Pictures stay out; everything else in the listing below is to be restated word for word.
* * * * * * *
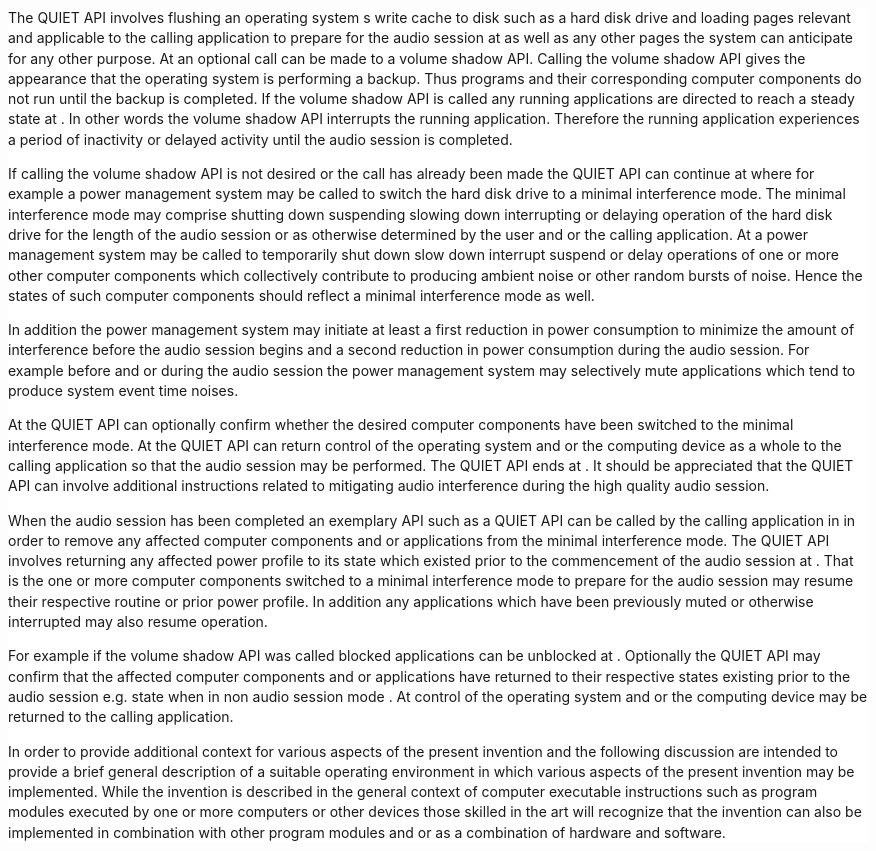 The QUIET API involves flushing an operating system s write cache to disk such as a hard disk drive and loading pages relevant and applicable to the calling application to prepare for the audio session at as well as any other pages the system can anticipate for any other purpose. At an optional call can be made to a volume shadow API. Calling the volume shadow API gives the appearance that the operating system is performing a backup. Thus programs and their corresponding computer components do not run until the backup is completed. If the volume shadow API is called any running applications are directed to reach a steady state at . In other words the volume shadow API interrupts the running application. Therefore the running application experiences a period of inactivity or delayed activity until the audio session is completed.

If calling the volume shadow API is not desired or the call has already been made the QUIET API can continue at where for example a power management system may be called to switch the hard disk drive to a minimal interference mode. The minimal interference mode may comprise shutting down suspending slowing down interrupting or delaying operation of the hard disk drive for the length of the audio session or as otherwise determined by the user and or the calling application. At a power management system may be called to temporarily shut down slow down interrupt suspend or delay operations of one or more other computer components which collectively contribute to producing ambient noise or other random bursts of noise. Hence the states of such computer components should reflect a minimal interference mode as well.

In addition the power management system may initiate at least a first reduction in power consumption to minimize the amount of interference before the audio session begins and a second reduction in power consumption during the audio session. For example before and or during the audio session the power management system may selectively mute applications which tend to produce system event time noises.

At the QUIET API can optionally confirm whether the desired computer components have been switched to the minimal interference mode. At the QUIET API can return control of the operating system and or the computing device as a whole to the calling application so that the audio session may be performed. The QUIET API ends at . It should be appreciated that the QUIET API can involve additional instructions related to mitigating audio interference during the high quality audio session.

When the audio session has been completed an exemplary API such as a QUIET API can be called by the calling application in in order to remove any affected computer components and or applications from the minimal interference mode. The QUIET API involves returning any affected power profile to its state which existed prior to the commencement of the audio session at . That is the one or more computer components switched to a minimal interference mode to prepare for the audio session may resume their respective routine or prior power profile. In addition any applications which have been previously muted or otherwise interrupted may also resume operation.

For example if the volume shadow API was called blocked applications can be unblocked at . Optionally the QUIET API may confirm that the affected computer components and or applications have returned to their respective states existing prior to the audio session e.g. state when in non audio session mode . At control of the operating system and or the computing device may be returned to the calling application.

In order to provide additional context for various aspects of the present invention and the following discussion are intended to provide a brief general description of a suitable operating environment in which various aspects of the present invention may be implemented. While the invention is described in the general context of computer executable instructions such as program modules executed by one or more computers or other devices those skilled in the art will recognize that the invention can also be implemented in combination with other program modules and or as a combination of hardware and software.
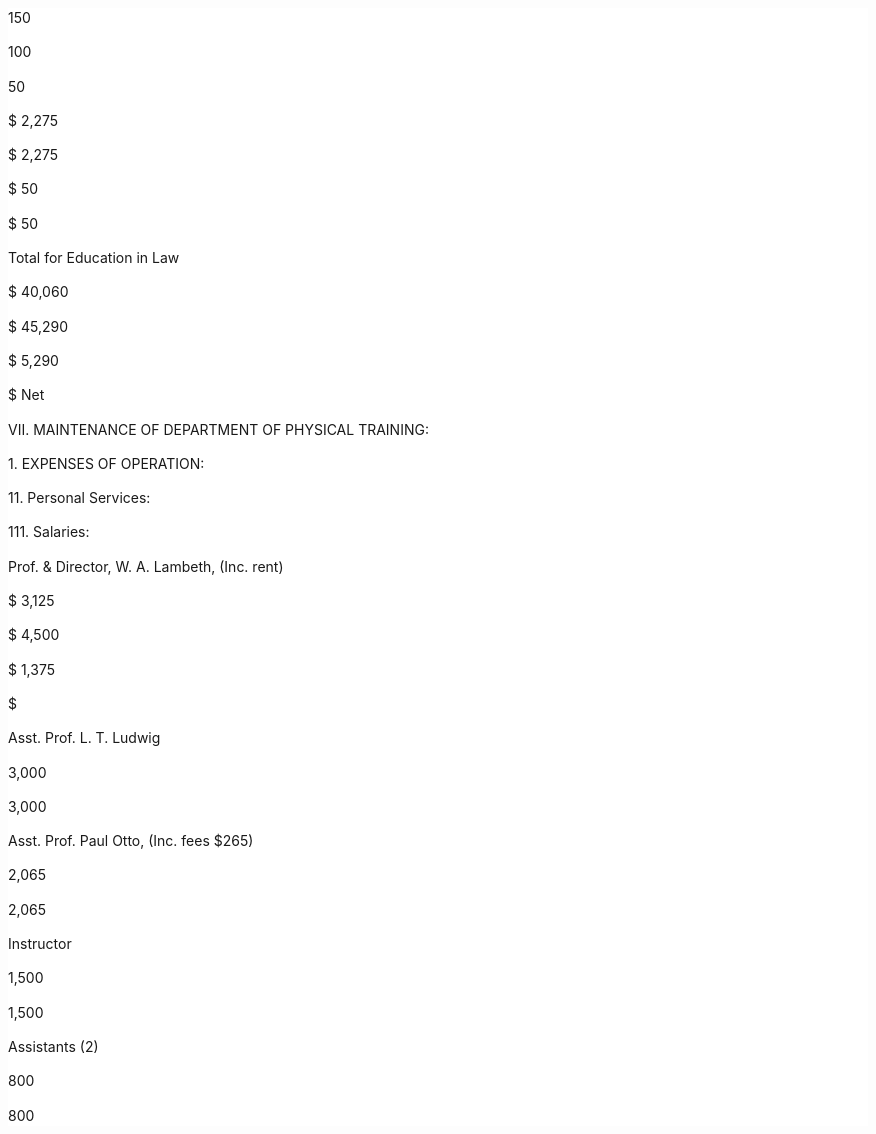 150

100

50

$ 2,275

$ 2,275

$ 50

$ 50

Total for Education in Law

$ 40,060

$ 45,290

$ 5,290

$ Net

VII. MAINTENANCE OF DEPARTMENT OF PHYSICAL TRAINING:

1\. EXPENSES OF OPERATION:

11\. Personal Services:

111\. Salaries:

Prof. & Director, W. A. Lambeth, (Inc. rent)

$ 3,125

$ 4,500

$ 1,375

$

Asst. Prof. L. T. Ludwig

3,000

3,000

Asst. Prof. Paul Otto, (Inc. fees $265)

2,065

2,065

Instructor

1,500

1,500

Assistants (2)

800

800
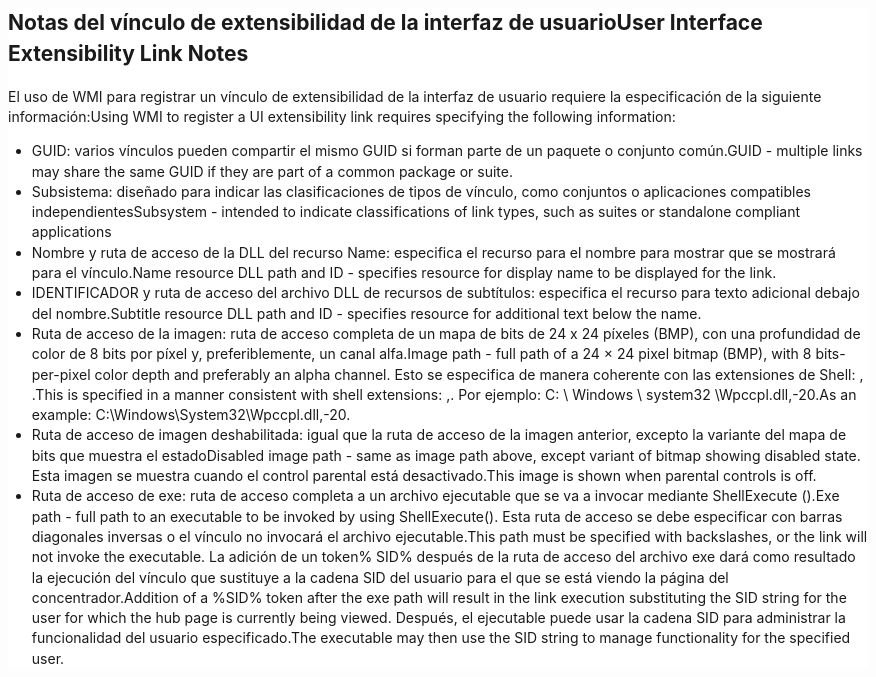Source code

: ## <a name="user-interface-extensibility-link-notes"></a><span data-ttu-id="8474a-143">Notas del vínculo de extensibilidad de la interfaz de usuario</span><span class="sxs-lookup"><span data-stu-id="8474a-143">User Interface Extensibility Link Notes</span></span>

<span data-ttu-id="8474a-144">El uso de WMI para registrar un vínculo de extensibilidad de la interfaz de usuario requiere la especificación de la siguiente información:</span><span class="sxs-lookup"><span data-stu-id="8474a-144">Using WMI to register a UI extensibility link requires specifying the following information:</span></span>

-   <span data-ttu-id="8474a-145">GUID: varios vínculos pueden compartir el mismo GUID si forman parte de un paquete o conjunto común.</span><span class="sxs-lookup"><span data-stu-id="8474a-145">GUID - multiple links may share the same GUID if they are part of a common package or suite.</span></span>
-   <span data-ttu-id="8474a-146">Subsistema: diseñado para indicar las clasificaciones de tipos de vínculo, como conjuntos o aplicaciones compatibles independientes</span><span class="sxs-lookup"><span data-stu-id="8474a-146">Subsystem - intended to indicate classifications of link types, such as suites or standalone compliant applications</span></span>
-   <span data-ttu-id="8474a-147">Nombre y ruta de acceso de la DLL del recurso Name: especifica el recurso para el nombre para mostrar que se mostrará para el vínculo.</span><span class="sxs-lookup"><span data-stu-id="8474a-147">Name resource DLL path and ID - specifies resource for display name to be displayed for the link.</span></span>
-   <span data-ttu-id="8474a-148">IDENTIFICADOR y ruta de acceso del archivo DLL de recursos de subtítulos: especifica el recurso para texto adicional debajo del nombre.</span><span class="sxs-lookup"><span data-stu-id="8474a-148">Subtitle resource DLL path and ID - specifies resource for additional text below the name.</span></span>
-   <span data-ttu-id="8474a-149">Ruta de acceso de la imagen: ruta de acceso completa de un mapa de bits de 24 x 24 píxeles (BMP), con una profundidad de color de 8 bits por píxel y, preferiblemente, un canal alfa.</span><span class="sxs-lookup"><span data-stu-id="8474a-149">Image path - full path of a 24 × 24 pixel bitmap (BMP), with 8 bits-per-pixel color depth and preferably an alpha channel.</span></span> <span data-ttu-id="8474a-150">Esto se especifica de manera coherente con las extensiones de Shell: <file system path> , <negative resource ID> .</span><span class="sxs-lookup"><span data-stu-id="8474a-150">This is specified in a manner consistent with shell extensions: <file system path>,<negative resource ID>.</span></span> <span data-ttu-id="8474a-151">Por ejemplo: C: \\ Windows \\ system32 \\Wpccpl.dll,-20.</span><span class="sxs-lookup"><span data-stu-id="8474a-151">As an example: C:\\Windows\\System32\\Wpccpl.dll,-20.</span></span>
-   <span data-ttu-id="8474a-152">Ruta de acceso de imagen deshabilitada: igual que la ruta de acceso de la imagen anterior, excepto la variante del mapa de bits que muestra el estado</span><span class="sxs-lookup"><span data-stu-id="8474a-152">Disabled image path - same as image path above, except variant of bitmap showing disabled state.</span></span> <span data-ttu-id="8474a-153">Esta imagen se muestra cuando el control parental está desactivado.</span><span class="sxs-lookup"><span data-stu-id="8474a-153">This image is shown when parental controls is off.</span></span>
-   <span data-ttu-id="8474a-154">Ruta de acceso de exe: ruta de acceso completa a un archivo ejecutable que se va a invocar mediante ShellExecute ().</span><span class="sxs-lookup"><span data-stu-id="8474a-154">Exe path - full path to an executable to be invoked by using ShellExecute().</span></span> <span data-ttu-id="8474a-155">Esta ruta de acceso se debe especificar con barras diagonales inversas o el vínculo no invocará el archivo ejecutable.</span><span class="sxs-lookup"><span data-stu-id="8474a-155">This path must be specified with backslashes, or the link will not invoke the executable.</span></span> <span data-ttu-id="8474a-156">La adición de un token% SID% después de la ruta de acceso del archivo exe dará como resultado la ejecución del vínculo que sustituye a la cadena SID del usuario para el que se está viendo la página del concentrador.</span><span class="sxs-lookup"><span data-stu-id="8474a-156">Addition of a %SID% token after the exe path will result in the link execution substituting the SID string for the user for which the hub page is currently being viewed.</span></span> <span data-ttu-id="8474a-157">Después, el ejecutable puede usar la cadena SID para administrar la funcionalidad del usuario especificado.</span><span class="sxs-lookup"><span data-stu-id="8474a-157">The executable may then use the SID string to manage functionality for the specified user.</span></span>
* * * * * * *
◆ Result below ◆
 The QUIET API involves flushing an operating system s write cache to disk such as a hard disk drive and loading pages relevant and applicable to the calling application to prepare for the audio session at as well as any other pages the system can anticipate for any other purpose. At an optional call can be made to a volume shadow API. Calling the volume shadow API gives the appearance that the operating system is performing a backup. Thus programs and their corresponding computer components do not run until the backup is completed. If the volume shadow API is called any running applications are directed to reach a steady state at . In other words the volume shadow API interrupts the running application. Therefore the running application experiences a period of inactivity or delayed activity until the audio session is completed.

If calling the volume shadow API is not desired or the call has already been made the QUIET API can continue at where for example a power management system may be called to switch the hard disk drive to a minimal interference mode. The minimal interference mode may comprise shutting down suspending slowing down interrupting or delaying operation of the hard disk drive for the length of the audio session or as otherwise determined by the user and or the calling application. At a power management system may be called to temporarily shut down slow down interrupt suspend or delay operations of one or more other computer components which collectively contribute to producing ambient noise or other random bursts of noise. Hence the states of such computer components should reflect a minimal interference mode as well.

In addition the power management system may initiate at least a first reduction in power consumption to minimize the amount of interference before the audio session begins and a second reduction in power consumption during the audio session. For example before and or during the audio session the power management system may selectively mute applications which tend to produce system event time noises.

At the QUIET API can optionally confirm whether the desired computer components have been switched to the minimal interference mode. At the QUIET API can return control of the operating system and or the computing device as a whole to the calling application so that the audio session may be performed. The QUIET API ends at . It should be appreciated that the QUIET API can involve additional instructions related to mitigating audio interference during the high quality audio session.

When the audio session has been completed an exemplary API such as a QUIET API can be called by the calling application in in order to remove any affected computer components and or applications from the minimal interference mode. The QUIET API involves returning any affected power profile to its state which existed prior to the commencement of the audio session at . That is the one or more computer components switched to a minimal interference mode to prepare for the audio session may resume their respective routine or prior power profile. In addition any applications which have been previously muted or otherwise interrupted may also resume operation.

For example if the volume shadow API was called blocked applications can be unblocked at . Optionally the QUIET API may confirm that the affected computer components and or applications have returned to their respective states existing prior to the audio session e.g. state when in non audio session mode . At control of the operating system and or the computing device may be returned to the calling application.

In order to provide additional context for various aspects of the present invention and the following discussion are intended to provide a brief general description of a suitable operating environment in which various aspects of the present invention may be implemented. While the invention is described in the general context of computer executable instructions such as program modules executed by one or more computers or other devices those skilled in the art will recognize that the invention can also be implemented in combination with other program modules and or as a combination of hardware and software.
 150

100

50

$ 2,275

$ 2,275

$ 50

$ 50

Total for Education in Law

$ 40,060

$ 45,290

$ 5,290

$ Net

VII. MAINTENANCE OF DEPARTMENT OF PHYSICAL TRAINING:

1\. EXPENSES OF OPERATION:

11\. Personal Services:

111\. Salaries:

Prof. & Director, W. A. Lambeth, (Inc. rent)

$ 3,125

$ 4,500

$ 1,375

$

Asst. Prof. L. T. Ludwig

3,000

3,000

Asst. Prof. Paul Otto, (Inc. fees $265)

2,065

2,065

Instructor

1,500

1,500

Assistants (2)

800

800
Source code

: ## <a name="user-interface-extensibility-link-notes"></a><span data-ttu-id="8474a-143">Notas del vínculo de extensibilidad de la interfaz de usuario</span><span class="sxs-lookup"><span data-stu-id="8474a-143">User Interface Extensibility Link Notes</span></span>

<span data-ttu-id="8474a-144">El uso de WMI para registrar un vínculo de extensibilidad de la interfaz de usuario requiere la especificación de la siguiente información:</span><span class="sxs-lookup"><span data-stu-id="8474a-144">Using WMI to register a UI extensibility link requires specifying the following information:</span></span>

-   <span data-ttu-id="8474a-145">GUID: varios vínculos pueden compartir el mismo GUID si forman parte de un paquete o conjunto común.</span><span class="sxs-lookup"><span data-stu-id="8474a-145">GUID - multiple links may share the same GUID if they are part of a common package or suite.</span></span>
-   <span data-ttu-id="8474a-146">Subsistema: diseñado para indicar las clasificaciones de tipos de vínculo, como conjuntos o aplicaciones compatibles independientes</span><span class="sxs-lookup"><span data-stu-id="8474a-146">Subsystem - intended to indicate classifications of link types, such as suites or standalone compliant applications</span></span>
-   <span data-ttu-id="8474a-147">Nombre y ruta de acceso de la DLL del recurso Name: especifica el recurso para el nombre para mostrar que se mostrará para el vínculo.</span><span class="sxs-lookup"><span data-stu-id="8474a-147">Name resource DLL path and ID - specifies resource for display name to be displayed for the link.</span></span>
-   <span data-ttu-id="8474a-148">IDENTIFICADOR y ruta de acceso del archivo DLL de recursos de subtítulos: especifica el recurso para texto adicional debajo del nombre.</span><span class="sxs-lookup"><span data-stu-id="8474a-148">Subtitle resource DLL path and ID - specifies resource for additional text below the name.</span></span>
-   <span data-ttu-id="8474a-149">Ruta de acceso de la imagen: ruta de acceso completa de un mapa de bits de 24 x 24 píxeles (BMP), con una profundidad de color de 8 bits por píxel y, preferiblemente, un canal alfa.</span><span class="sxs-lookup"><span data-stu-id="8474a-149">Image path - full path of a 24 × 24 pixel bitmap (BMP), with 8 bits-per-pixel color depth and preferably an alpha channel.</span></span> <span data-ttu-id="8474a-150">Esto se especifica de manera coherente con las extensiones de Shell: <file system path> , <negative resource ID> .</span><span class="sxs-lookup"><span data-stu-id="8474a-150">This is specified in a manner consistent with shell extensions: <file system path>,<negative resource ID>.</span></span> <span data-ttu-id="8474a-151">Por ejemplo: C: \\ Windows \\ system32 \\Wpccpl.dll,-20.</span><span class="sxs-lookup"><span data-stu-id="8474a-151">As an example: C:\\Windows\\System32\\Wpccpl.dll,-20.</span></span>
-   <span data-ttu-id="8474a-152">Ruta de acceso de imagen deshabilitada: igual que la ruta de acceso de la imagen anterior, excepto la variante del mapa de bits que muestra el estado</span><span class="sxs-lookup"><span data-stu-id="8474a-152">Disabled image path - same as image path above, except variant of bitmap showing disabled state.</span></span> <span data-ttu-id="8474a-153">Esta imagen se muestra cuando el control parental está desactivado.</span><span class="sxs-lookup"><span data-stu-id="8474a-153">This image is shown when parental controls is off.</span></span>
-   <span data-ttu-id="8474a-154">Ruta de acceso de exe: ruta de acceso completa a un archivo ejecutable que se va a invocar mediante ShellExecute ().</span><span class="sxs-lookup"><span data-stu-id="8474a-154">Exe path - full path to an executable to be invoked by using ShellExecute().</span></span> <span data-ttu-id="8474a-155">Esta ruta de acceso se debe especificar con barras diagonales inversas o el vínculo no invocará el archivo ejecutable.</span><span class="sxs-lookup"><span data-stu-id="8474a-155">This path must be specified with backslashes, or the link will not invoke the executable.</span></span> <span data-ttu-id="8474a-156">La adición de un token% SID% después de la ruta de acceso del archivo exe dará como resultado la ejecución del vínculo que sustituye a la cadena SID del usuario para el que se está viendo la página del concentrador.</span><span class="sxs-lookup"><span data-stu-id="8474a-156">Addition of a %SID% token after the exe path will result in the link execution substituting the SID string for the user for which the hub page is currently being viewed.</span></span> <span data-ttu-id="8474a-157">Después, el ejecutable puede usar la cadena SID para administrar la funcionalidad del usuario especificado.</span><span class="sxs-lookup"><span data-stu-id="8474a-157">The executable may then use the SID string to manage functionality for the specified user.</span></span>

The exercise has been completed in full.